PROLOGUE

The Baptismal Font

For a moment, the chaplain wondered if this improvised ceremony might violate some obscure canon of Christian liturgy. But using the baptismal font for this purpose felt appropriate. After all, the symbolic cleansing of warriors after battle was an ancient ritual familiar to the Greeks, the Crusaders, Native Americans, and many others. And the liturgical rite of baptism, older than Christianity itself, was a ceremonial washing away of sin and the receiving of God’s forgiveness. The chaplain’s soldiers, he knew, needed both.

It was 2006, a soft May evening in Iraq, and the fierce heat had eased a bit. An orange moon rode the dusty horizon, and there was just enough wind to rustle the palm-tree fronds outside the blast walls of the American compound at Habbaniyah. Inside the small chapel, soldiers sat hunched on white plastic chairs, scrawling on the three-by-five index cards the chaplain had passed around. He had asked them to jot down a few words about their twelve months in combat, now coming to an end. When they were done, the chaplain had told them to bring the cards forward and place them in the baptismal font, the dry stone bowl recovered from the weeds where the Iraqis had thrown it years ago when this former British army chapel was converted into a mosque. Now, at least for a time, this was an American base. The stone bowl rested on a plywood stand, and one by one the soldiers approached, dropping in one, two, even three cards.

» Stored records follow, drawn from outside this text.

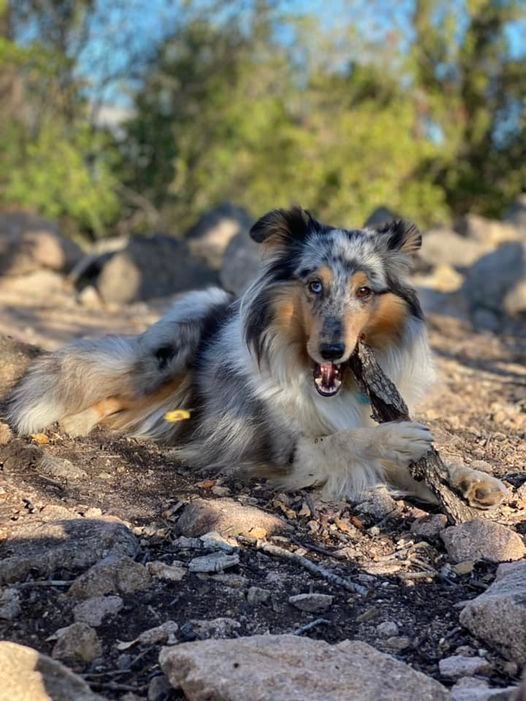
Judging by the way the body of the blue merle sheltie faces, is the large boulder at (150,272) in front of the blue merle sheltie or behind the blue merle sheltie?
behind

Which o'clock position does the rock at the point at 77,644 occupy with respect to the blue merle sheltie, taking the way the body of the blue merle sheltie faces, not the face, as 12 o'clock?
The rock is roughly at 2 o'clock from the blue merle sheltie.

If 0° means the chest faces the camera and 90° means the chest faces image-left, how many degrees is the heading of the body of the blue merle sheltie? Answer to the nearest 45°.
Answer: approximately 315°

It had been a hard time for them all. The fighting there, just outside Falluja, had been brutal. Sniper shots and bomb explosions ripped through their ranks. Suicide bombers blasted their convoys, and rockets and mortars rained down on their camp, once spraying the stone-block chapel itself with shrapnel. Fifteen of their own soldiers, their closest friends, had gone home in flag-draped coffins. Many more were wounded, in body and spirit. They had fought back, killing or capturing when they could. Local civilians, women and children, had died in front of them by errant or careless gunshots or blast fragments. The soldiers had witnessed inexplicable hatreds among Iraqis: prisoners and innocents of the wrong sect tortured by insurgents and shot or beheaded, their gruesome remains left for the dogs.

None of it fit with the prior life experiences of this Pennsylvania National Guard battalion, men and women from pleasant, uneventful small-town and suburban American life. They were still reeling from the recent deaths of five friends, killed when a convoy took a wrong turn and a Humvee rolled over a makeshift bomb, bursting into flames. The turret gunner was killed instantly, and the other soldiers tumbled out on fire, their dying screams seared into the souls of the living.

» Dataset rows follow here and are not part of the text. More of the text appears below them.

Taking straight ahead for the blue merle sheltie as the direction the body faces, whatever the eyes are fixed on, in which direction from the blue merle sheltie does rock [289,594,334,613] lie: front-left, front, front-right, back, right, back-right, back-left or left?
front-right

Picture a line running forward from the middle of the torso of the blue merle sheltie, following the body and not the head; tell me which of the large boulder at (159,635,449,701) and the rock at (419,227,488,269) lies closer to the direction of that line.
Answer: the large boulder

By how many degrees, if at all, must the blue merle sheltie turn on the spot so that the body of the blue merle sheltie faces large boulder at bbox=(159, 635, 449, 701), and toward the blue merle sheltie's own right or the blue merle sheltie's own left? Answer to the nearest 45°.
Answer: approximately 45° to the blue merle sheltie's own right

At the chaplain’s request, the soldiers committed what they could of this to paper. Write down what you want to leave behind, he had told them in his soothing, sonorous voice. Things you have done or left undone… things you have seen. They wrote fast, words of sorrow and anger, regret, shame, guilt, grief. Words inadequate, perhaps, but still too poisonous to carry home. Write down, the chaplain said, what is troubling you.

The chaplain himself, a man whose smooth, boyish face belied the pain and suffering in his eyes, put his own card in last. Every inch of it was filled. He had held dying soldiers in his bloody arms, had said memorial services too many times. He had struggled to protect, strengthen, and comfort his soldiers. Yet, he had once written home in a despairing note, “I can read it in their eyes. They think my answers are shallow and hollow.” The chaplain’s wounds were deep, and now he was nearly spent.

He had read somewhere of the formal cleansing rituals some African villages held for returning child warriors guilty of astonishing cruelties. The young killers were accepted home, but only after ceremonies of healing and forgiveness. He knew, of course, the Old Testament instructions for the purification of warriors returning from battle before they could enter camp. Something like that was needed here, he believed. He was afraid that he and his soldiers were contaminated by war trauma; that, unless they began the cleansing now, once they got home their moral wounds would suppurate, perhaps for decades, until the pain finally would erupt.

It was the best he could do. As the soldiers stood, he struck a match. The pile of cards caught and flared. Wisps of smoke and red embers rose, and they watched in silence until it was all gone, and then they walked out into the night.